Non saprei dire a quanto risalga la cosiddetta “emergenza” linguistica. Sento da più di un decennio il lamento degli amici universitari sull’analfabetismo dei loro studenti — e l’aneddotica riempirebbe volumi. Nei primi anni del millennio, mi è capitato più volte di tenere corsi all’Università di Bologna di Educazione alla scrittura, segno che già allora il problema era così sentito da spingere alcune facoltà del mio ateneo a darsi da fare, anziché limitarsi alla querimonia. Una misura empirica dello scadimento generale nelle competenze linguistiche può essere lo scrutinio dell’uso dell’italiano da parte di due segmenti pubblici della classe dirigente, come sono la stampa e la politica: definirlo sciatto e approssimativo è essere generosi.
Dunque, non è un’emergenza, almeno nel senso temporale del termine, troppo protratta per essere tale. Non collasso, ma lenta erosione. Dice bene Luca Serianni, in una recente intervista, quando indica le cause prime di tutto ciò, assai più che nei presunti effetti collaterali dei social networks o nella presenza crescente (ma solo in alcune zone del paese) di alunni stranieri, nell’aumento esponenziale degli scolarizzati degli ultimi decenni. E’ vero che trenta o quarant’anni fa lo studente medio padroneggiava meglio l’italiano; è però anche vero che il muratore o il fontaniere medio, non che saperlo scrivere, neanche lo parlava. I troppi lodatori del tempo antico, alla cui schiera aderisce la gran parte degli opinionisti dei maggiori quotidiani, dovrebbero dirci con chiarezza se, preso l’insieme, “era meglio prima”.
Ciò premesso, emergenza o meno, il problema dello scadimento dell’italiano esiste eccome, e riguarda in primis la scuola.
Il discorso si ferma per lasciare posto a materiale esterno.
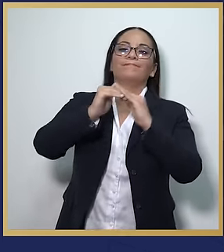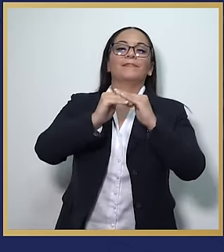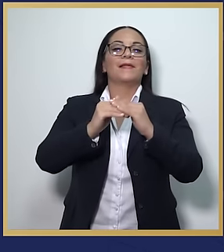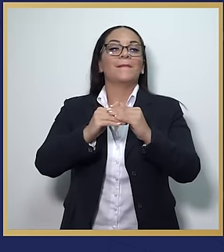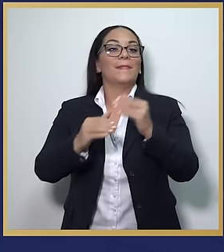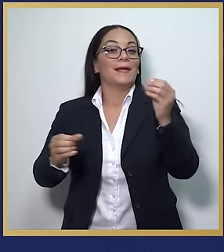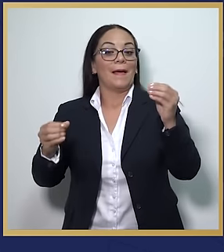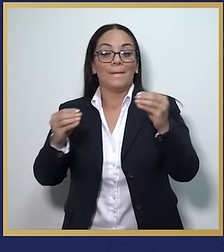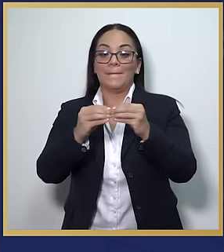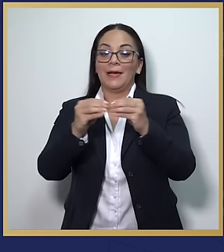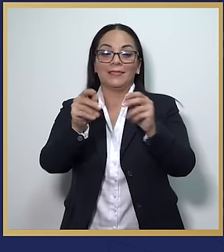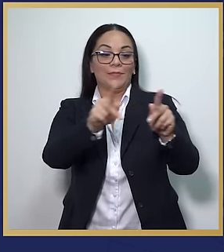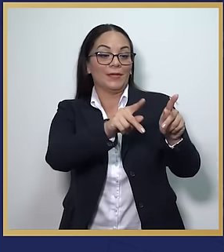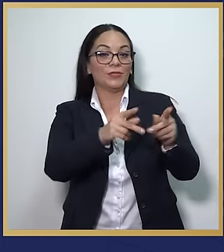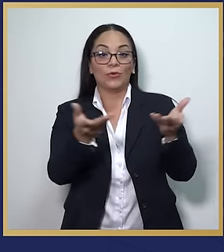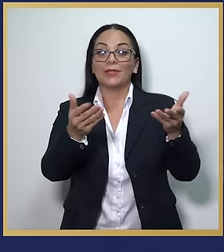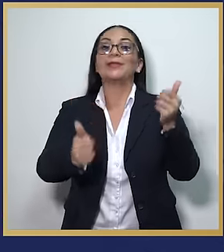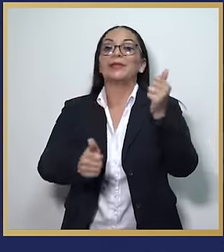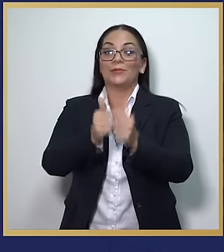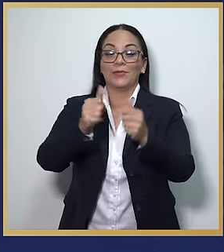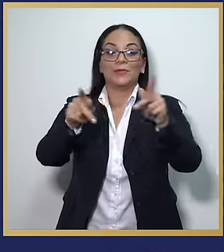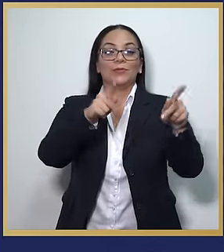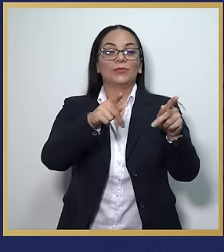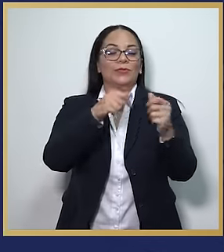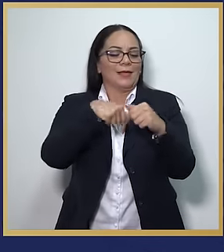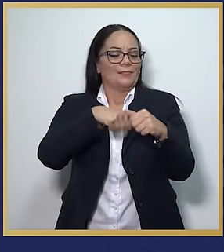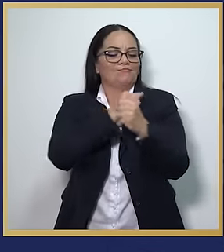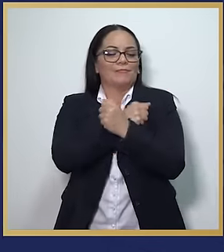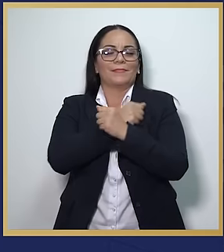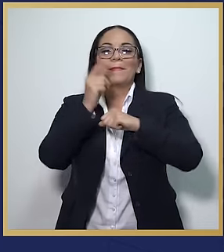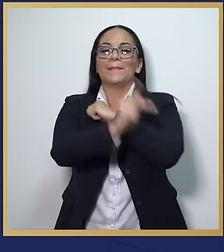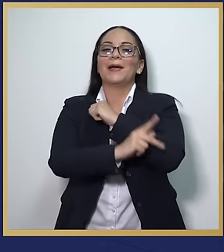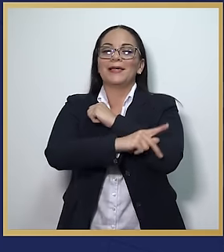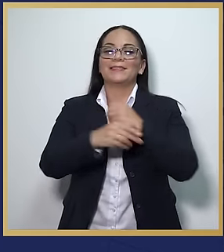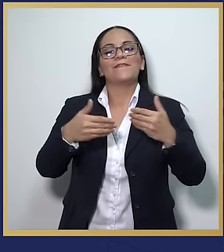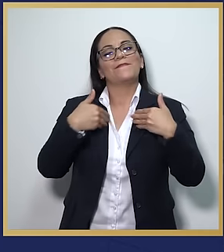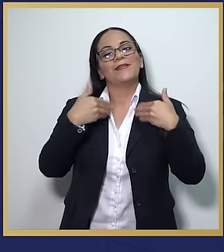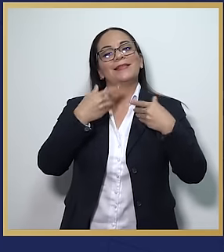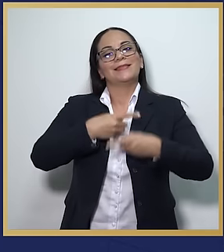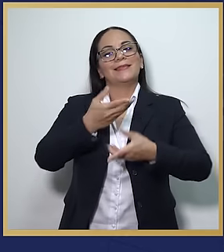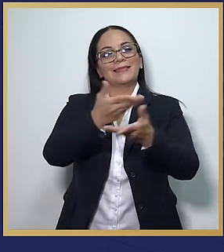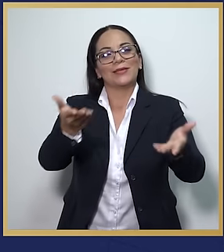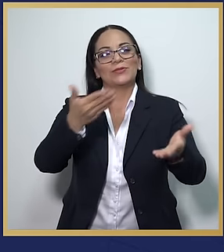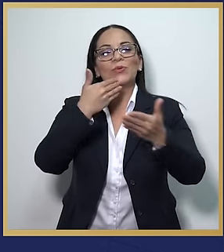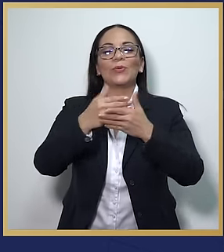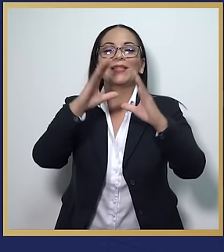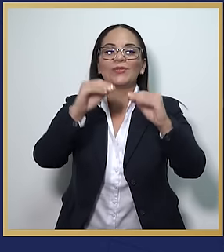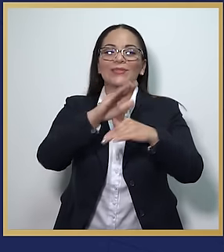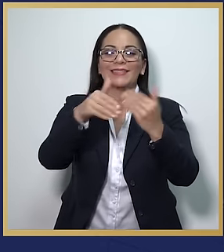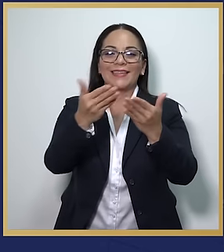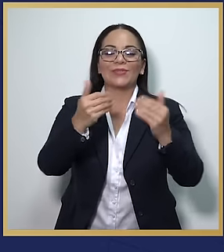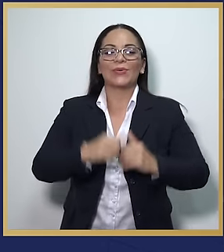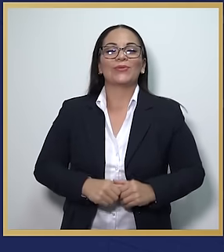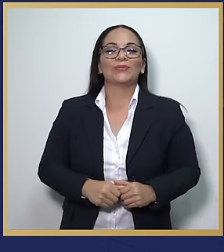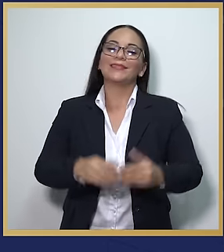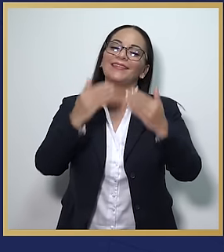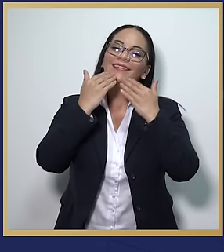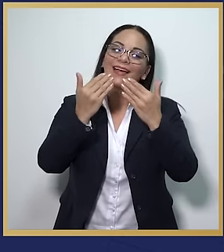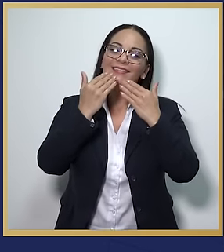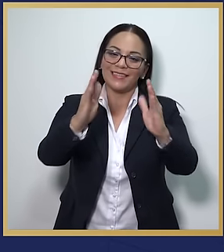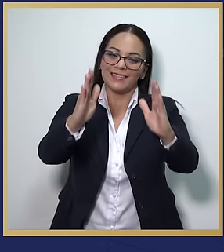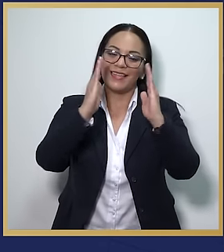mayor cantidad de ciudadanos en nuestra amada patria. Feliz descanso, buenas noches a todos,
E’ dunque benvenuta l’iniziativa del ministro, che ha istituito un gruppo di lavoro, mettendovi a capo proprio Serianni, con il compito di studiare acconce contromisure. Più che sensata appare l’idea di partire dalle prove conclusive dei due cicli: è noto, infatti, a chi sa di scuola che nulla incide sui comportamenti reali dell’insegnamento come la configurazione dell’esame finale. Introdurvi nuovi tipi di prove non solo ne certifica l’utilità e ne rafforza la raccomandazione, come giustamente osserva Serianni, ma ne garantisce l’uso.
Da quanto emerge dalle dichiarazioni del suo coordinatore, il gruppo privilegerà due aspetti: quello della ricchezza e dell’esattezza del lessico e quello della competenza testuale, intesa come capacità, in termini sia di comprensione sia di produzione, di padroneggiare la combinatoria dei costituenti di un testo, di saggiarne la coerenza e la coesione, di verificarne la tenuta espositivo/argomentativa. Già l’indicazione del riassunto, come esercizio mirato alla costruzione e al consolidamento di questa competenza, mi sembra preziosa: riassumere, infatti, come attesta anche la ricerca della linguistica testuale, è un compito molto complesso, in quanto mette alla prova le abilità appena descritte sia sul fronte della fruizione di un testo altrui, sia su quello della composizione di un testo proprio.
Contributo minimo. Nulla ancora ci viene detto sulle leve che si vorranno impiegare per ampliare il lessico. Vale forse ancora, al proposito, un vecchio suggerimento di Calvino: il modo migliore per condurre i giovani ad un uso del linguaggio sempre più vario e ricco — e sempre meno approssimativo e vago — consiste nell’esercitarli alla descrizione, alla difficoltà del passaggio tra ciò di cui si fa esperienza con i sensi e la sua traduzione in scrittura.